**What the task requires:**
Begin at the first line of the data and copy each line through the one containing "pinky pip: (477, 1100)", that line included, with no pictures.

*** Data supplied Section Begins ***

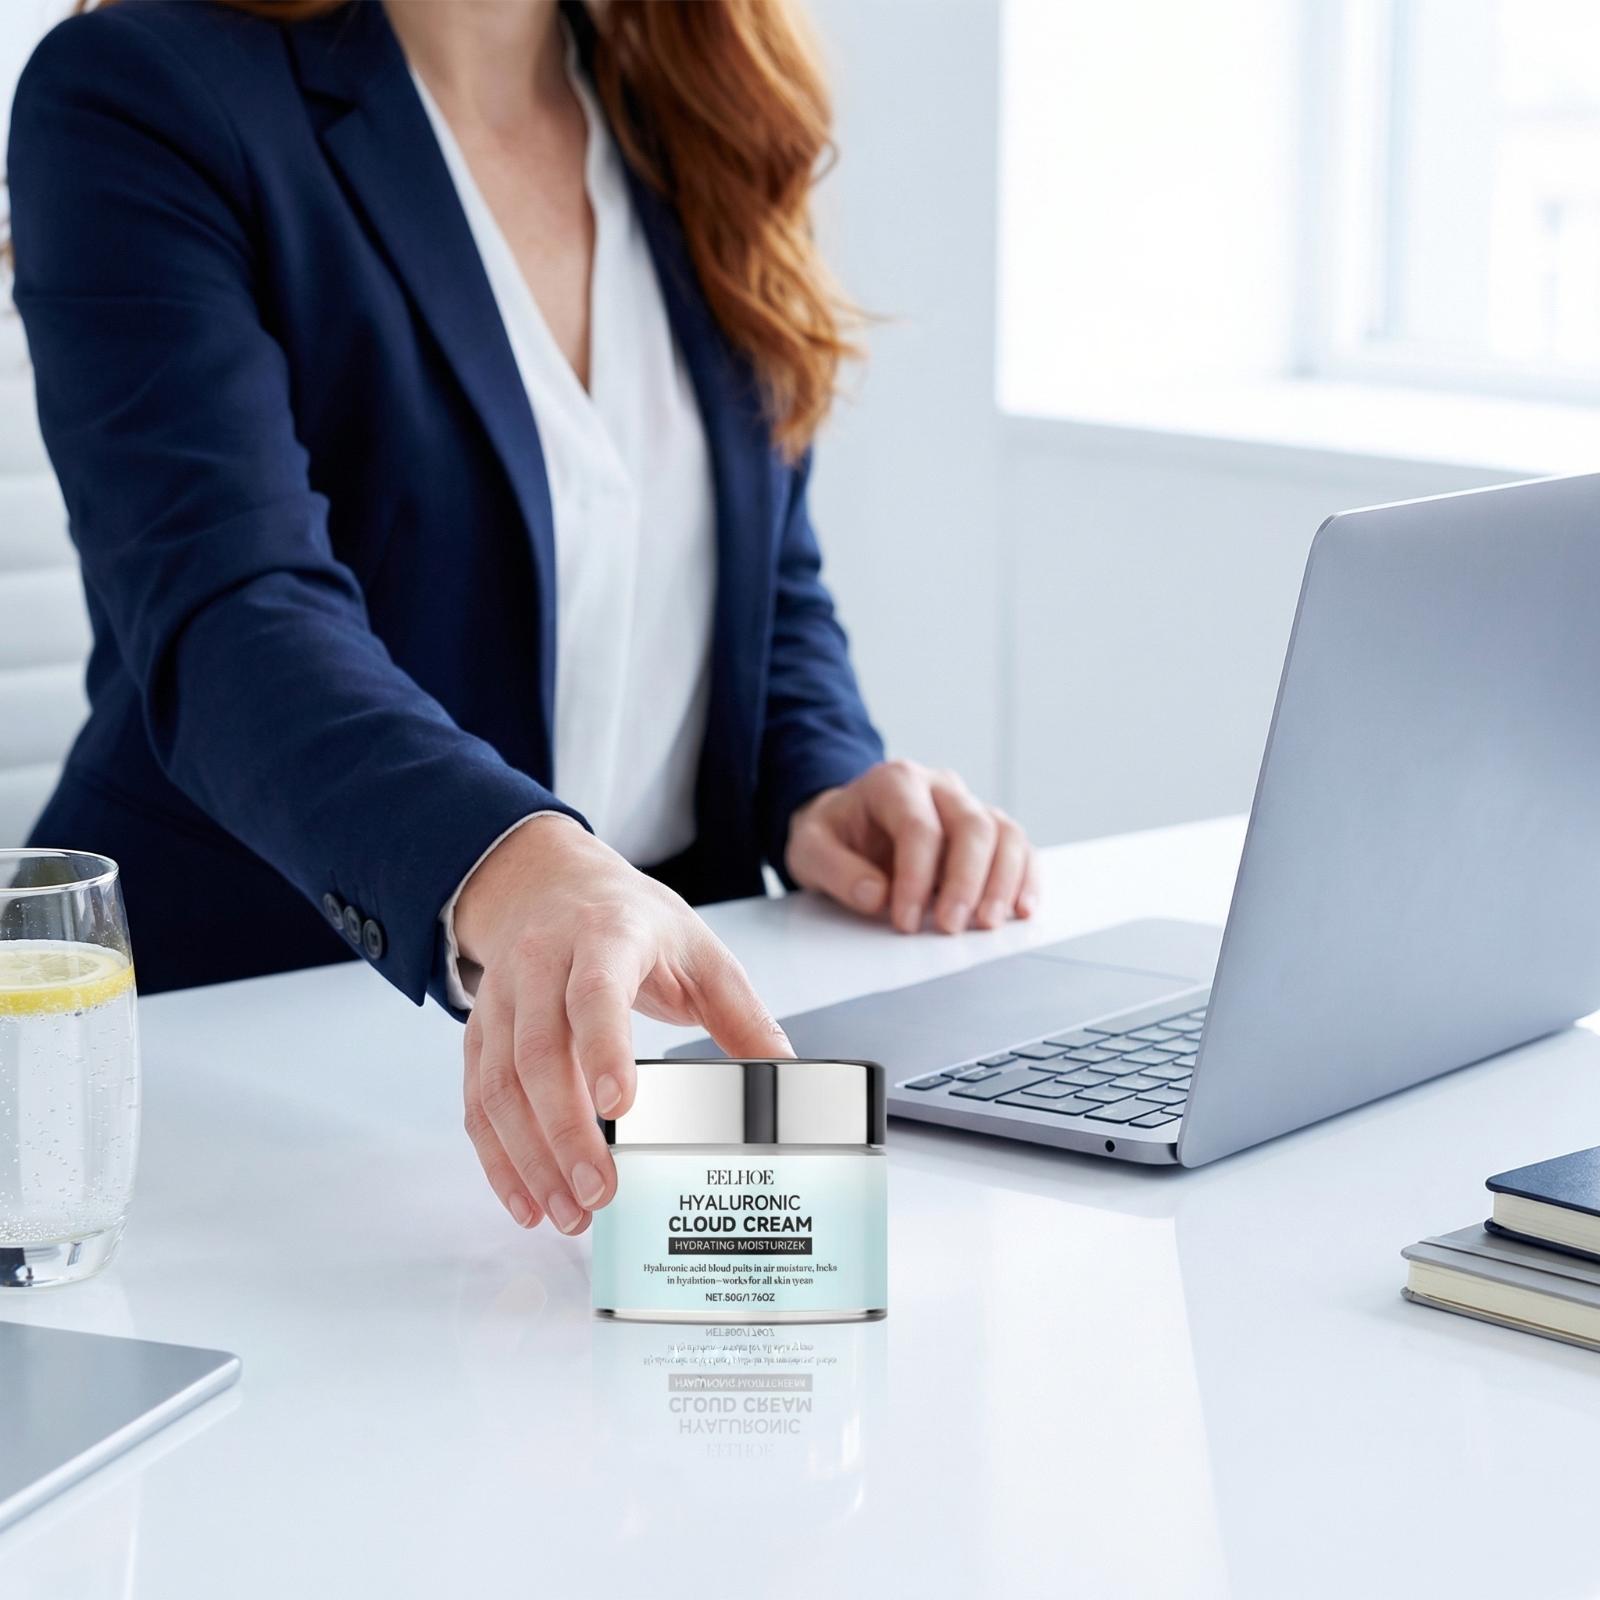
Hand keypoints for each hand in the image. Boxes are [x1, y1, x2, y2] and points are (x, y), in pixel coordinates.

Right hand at [453, 818, 792, 1233]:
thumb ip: (744, 1016)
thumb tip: (789, 1080)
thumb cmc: (630, 919)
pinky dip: (497, 1158)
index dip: (602, 1047)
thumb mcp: (699, 950)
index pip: (596, 992)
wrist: (548, 881)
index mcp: (607, 936)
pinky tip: (527, 1201)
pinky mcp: (480, 1030)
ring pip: (500, 1084)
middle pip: (540, 1052)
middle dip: (565, 1132)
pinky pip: (477, 1100)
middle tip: (600, 1193)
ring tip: (569, 1214)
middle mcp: (543, 964)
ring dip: (529, 1158)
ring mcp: (503, 998)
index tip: (618, 1106)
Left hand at [785, 760, 1038, 934]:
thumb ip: (836, 869)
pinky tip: (1021, 909)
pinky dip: (1026, 879)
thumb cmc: (833, 835)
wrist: (846, 823)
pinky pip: (1020, 848)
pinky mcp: (987, 831)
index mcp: (894, 782)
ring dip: (1004, 882)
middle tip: (951, 927)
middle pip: (972, 825)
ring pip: (1005, 833)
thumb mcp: (810, 849)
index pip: (919, 826)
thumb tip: (877, 895)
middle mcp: (939, 787)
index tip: (905, 921)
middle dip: (966, 881)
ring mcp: (968, 806)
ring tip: (989, 924)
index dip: (916, 877)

*** Data supplied Section Ends ***

**Reply:**
Hand keypoints for each hand in the image. Boxes are [x1, y1, x2, y2] and points are (x, y), in pixel coordinates.

Right hand at [453, 818, 792, 1233]:
thumb ip: (744, 1016)
thumb tip: (789, 1080)
thumb cmc: (630, 919)
pinky dip: (497, 1158)
index dip: (602, 1047)
thumb mcp: (699, 950)
index pip: (596, 992)
wrist: (548, 881)
index mcp: (607, 936)
pinky tip: (527, 1201)
pinky mcp: (480, 1030)
ring pip: (500, 1084)
middle pip: (540, 1052)
middle dip: (565, 1132)
pinky pip: (477, 1100)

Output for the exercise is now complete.